I couldn't stop thinking about things, and being upset that I had blown it already and it wasn't working. My fourth minute was great for some reason. I calmed down and wrote everything perfectly. It just kept going on forever, and I psyched myself out, and made some mistakes in the last minute. I didn't pass. Maybe next time. I forgot to use my brief for William, and then remembered, and screwed myself up by deleting "will" and writing my brief. I wrote "C*AN" for Canada instead of "CAN/D*A," so that cost me two points, since "C*AN" comes out as ^can.

It wasn't a hard test. The words were easy, the speed was slow. Easiest test you'll ever fail, for sure. It sucks that I have to wait until November to take it again. Doing it twice a year makes the pressure way worse. I don't know why they only let us have one take. Even if they would do 15 minutes of audio and pick a random 5-minute sample to grade, it would be better.
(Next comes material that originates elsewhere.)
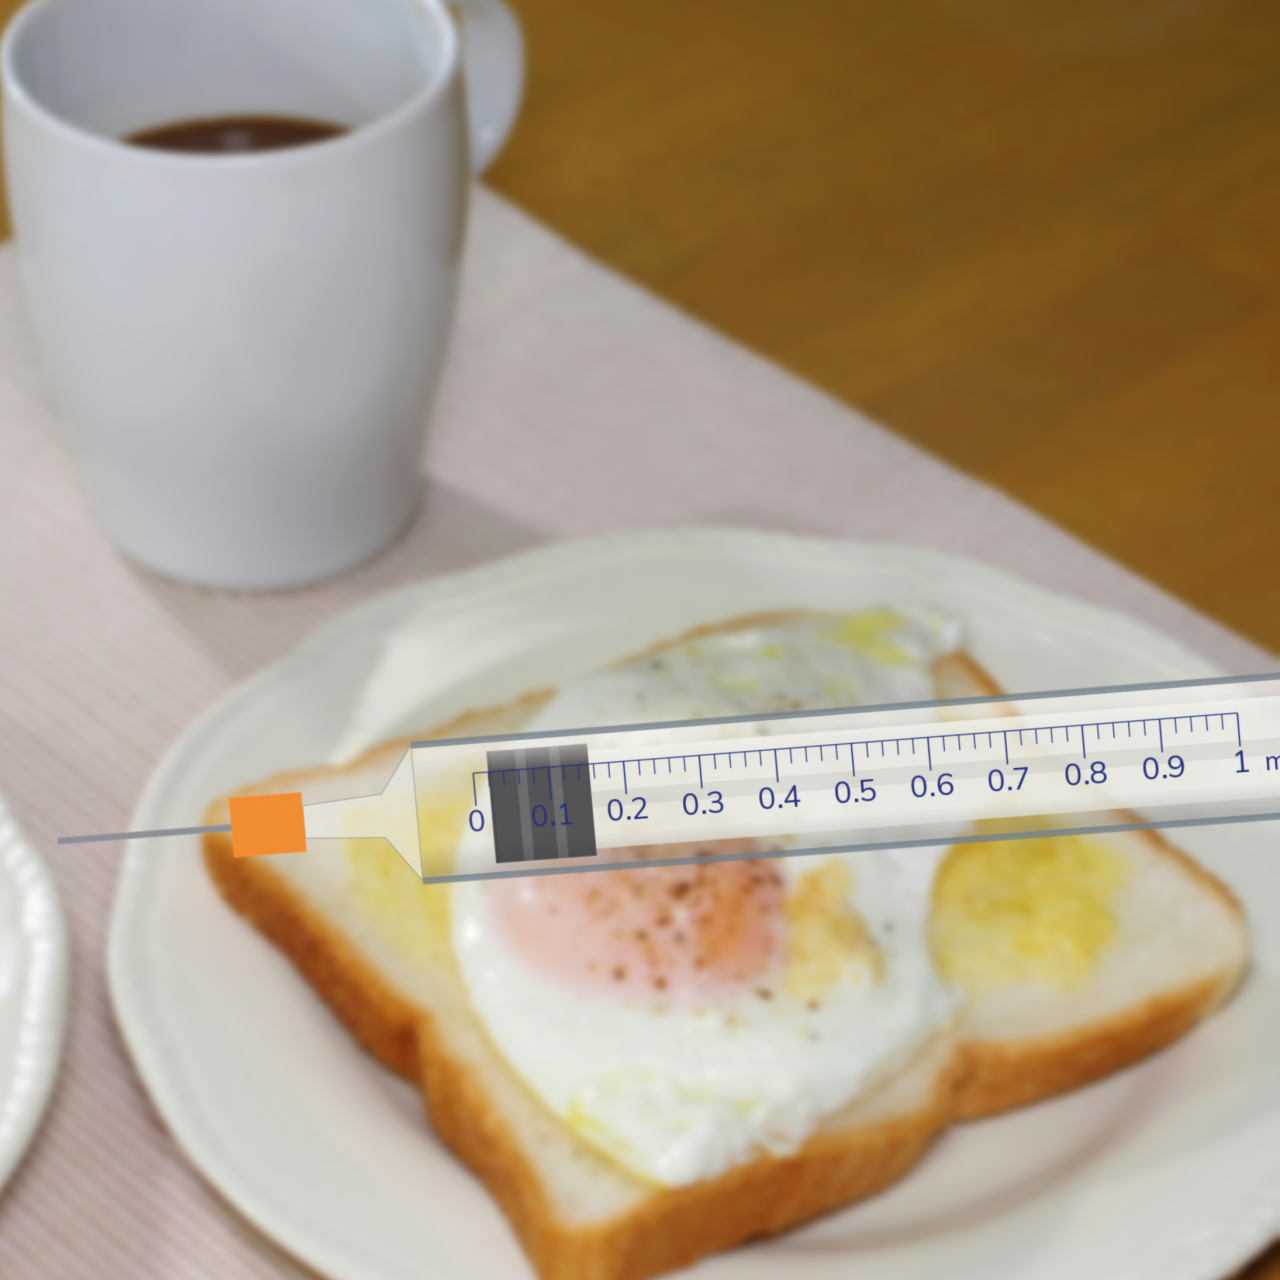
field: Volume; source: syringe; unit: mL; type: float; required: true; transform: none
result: 0.02 mL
I got to do the CBC first this time, instead of having to listen to the CRR first. I liked that better, but then it was really boring sitting and waiting for the CRR to finish. I don't like that I have to send a SASE with my flash drive. I think I pay enough for the test that they could send it back to me for free.

Failing the CBC sucks. It's such a huge disappointment, especially when you know there's no reason you shouldn't have passed it. I might try watching the screen next time. I thought it would throw me off, and I would get freaked out when I saw mistakes, but it's really weird not watching it. Maybe if I had the usual distraction of reading as I write, my mind wouldn't be so free to freak out. I'll try it out when I start practicing in October and see how it goes.

I'd kind of like to sit for the state court reporter exam, just so I have some kind of certification. It's two 7-minute QA takes at 200 wpm. You transcribe whichever one you want, and they grade a random 5-minute part of it. It's so totally different from captioning/CART, though, and I don't have any practice material. I hate RTC. The material is so dense. Even at 180 wpm it takes me like 6 times to get 96% on a take. I want some nice, normal stuff to practice. It's also hard to rationalize sitting for, because it's in October, and the CBC is in November. I know I can pass the CBC, so it's hard to take the CR exam when I'm just about to, theoretically, pass the CBC.